Being wrong

Ah, the Tenth Step. The spiritual axiom in the 12&12, that whenever I’m disturbed there is something wrong with me. How true. And this happened today. And I can see I was wrong. Doesn’t matter what is wrong with the other person. I have to deal with me and not make a judgment.

I learned that a long time ago and here I go again. Proof positive that no matter how long I stay sober I’m still a human being and subject to my faults. And I will be until the end. Like the BB tells me I’m imperfect. Definitely not a saint it states. And like my sponsor and those old timers told me I was going to stumble over and over again. My old sponsor said that when I did I was to pick myself up, dust myself off, and keep on keeping on. In other words to continue to practice spirituality and sobriety.

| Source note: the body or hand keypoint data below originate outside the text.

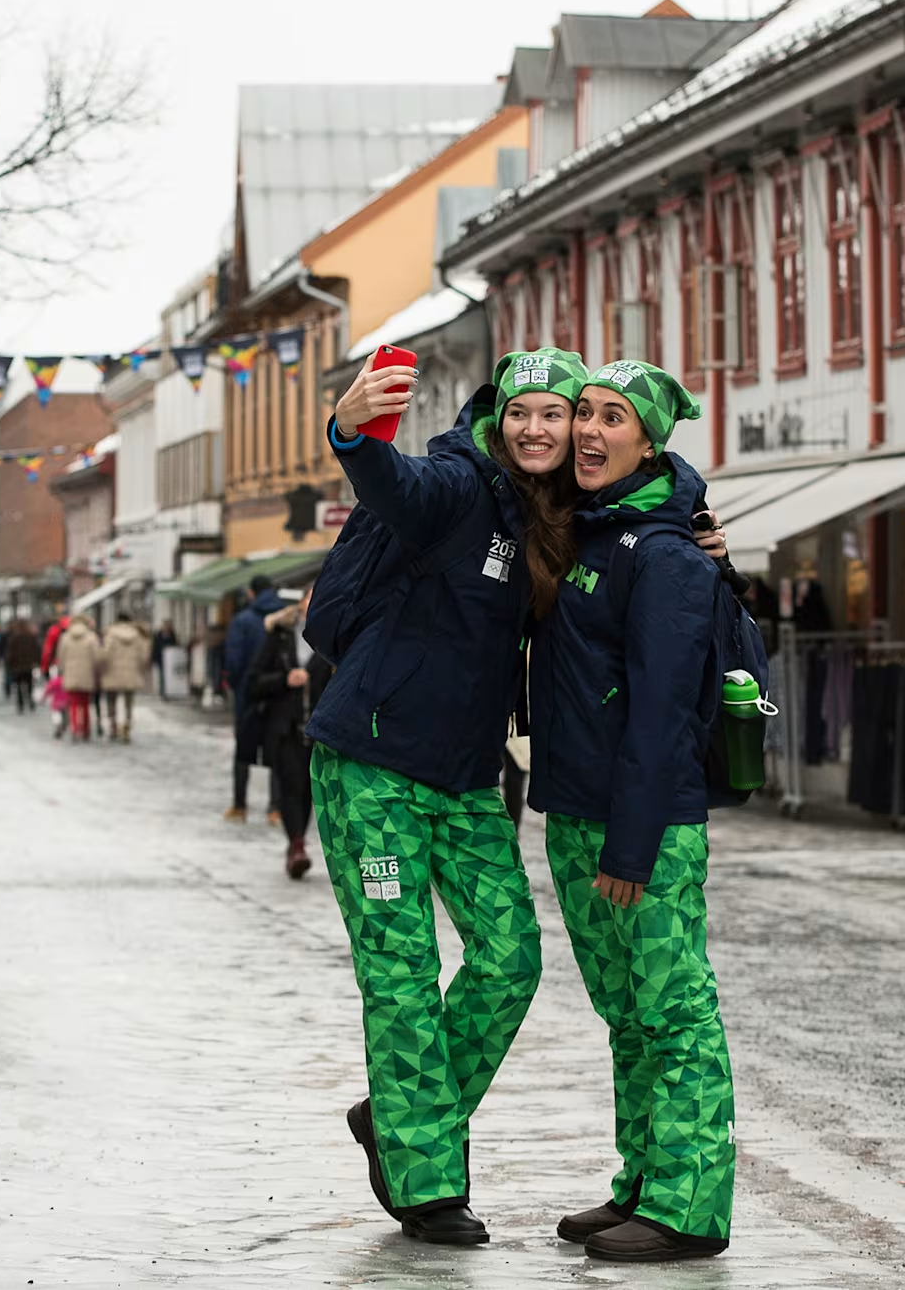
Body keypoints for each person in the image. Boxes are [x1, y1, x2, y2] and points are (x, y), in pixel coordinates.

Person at [310, 346, 593, 1248]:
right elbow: (397, 486)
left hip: (469, 778)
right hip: (373, 764)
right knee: (401, 973)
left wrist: (698, 526)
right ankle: (424, 1180)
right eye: (523, 413)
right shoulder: (459, 482)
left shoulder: (556, 512)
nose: (537, 429)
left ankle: (396, 1116)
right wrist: (353, 431)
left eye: (556, 413)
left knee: (511, 958)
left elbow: (650, 490)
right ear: (498, 417)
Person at [529, 360, 733, 1264]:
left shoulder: (666, 556)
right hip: (579, 813)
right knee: (627, 1014)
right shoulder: (594, 533)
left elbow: (662, 712)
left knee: (675, 1010)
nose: (587, 430)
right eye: (583, 413)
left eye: (612, 417)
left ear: (650, 441)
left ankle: (691, 1207)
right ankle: (644, 1182)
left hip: (641, 827)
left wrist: (635, 841)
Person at [248, 587, 330, 879]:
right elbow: (254, 680)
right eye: (310, 597)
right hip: (284, 727)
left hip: (316, 728)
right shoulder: (280, 636)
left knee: (307, 789)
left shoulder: (330, 637)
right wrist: (285, 679)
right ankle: (296, 844)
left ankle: (297, 842)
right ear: (300, 604)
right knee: (289, 784)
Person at [224, 578, 282, 822]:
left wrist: (241, 689)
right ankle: (275, 808)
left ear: (251, 593)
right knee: (278, 752)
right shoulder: (284, 619)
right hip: (279, 695)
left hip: (248, 696)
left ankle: (240, 807)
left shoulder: (243, 621)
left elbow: (234, 661)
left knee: (243, 753)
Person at [100, 614, 150, 741]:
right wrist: (141, 669)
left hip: (112, 672)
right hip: (131, 673)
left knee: (111, 700)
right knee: (129, 701)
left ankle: (113, 725)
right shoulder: (137, 635)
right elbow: (144, 656)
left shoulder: (110, 634)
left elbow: (105, 654)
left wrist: (103, 668)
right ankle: (127, 724)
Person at [57, 614, 101, 742]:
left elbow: (61, 657)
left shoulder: (65, 637)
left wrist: (63, 671)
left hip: (71, 674)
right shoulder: (91, 637)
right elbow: (96, 657)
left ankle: (76, 729)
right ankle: (86, 730)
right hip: (87, 674)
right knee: (86, 703)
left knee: (74, 704)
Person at [2, 617, 42, 714]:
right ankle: (31, 702)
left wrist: (9, 664)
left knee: (19, 686)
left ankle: (20, 705)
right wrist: (37, 661)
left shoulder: (14, 638)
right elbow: (37, 650)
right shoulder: (31, 636)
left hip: (17, 666)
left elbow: (10, 652)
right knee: (29, 685)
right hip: (28, 665)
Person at [151, 619, 180, 697]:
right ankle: (163, 692)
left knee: (170, 676)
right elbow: (155, 647)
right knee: (162, 676)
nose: (166, 627)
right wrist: (154, 658)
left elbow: (175, 645)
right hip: (161, 658)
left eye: (167, 626)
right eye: (165, 625)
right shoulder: (158, 635)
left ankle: (169, 691)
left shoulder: (172, 635)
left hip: (170, 659)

I made a bad decision today because of one person’s anger. So I did something I thought would clear that up. The reality was that I should have minded my own business. The Serenity Prayer. My need for serenity for what I could not change. Instead of stopping and backing up, I plunged ahead. And that led to a bad situation, which really got in my way and made me angry.

Once again my fault. My wrong. Now I need to back off and let go. There’s no way I can make an amend. Not possible, I know that from other happenings. So, I have to go to my Higher Power and let go and let Him.

I kind of thought at the moment I was being humorous. I often think myself more funny than serious. It’s one thing to be funny and another to take things seriously. I know from experience what that is, but I tend to forget easily. Anyway I needed to sit and think about this and forgive and forget.

Once again it’s a reminder that my primary purpose is to practice this program so that I can stay sober a day at a time. Despite my defects I need to concentrate on why I am here to begin with. And I am grateful for all I have been given. I thank my Higher Power and this program, as well as all those who have helped me.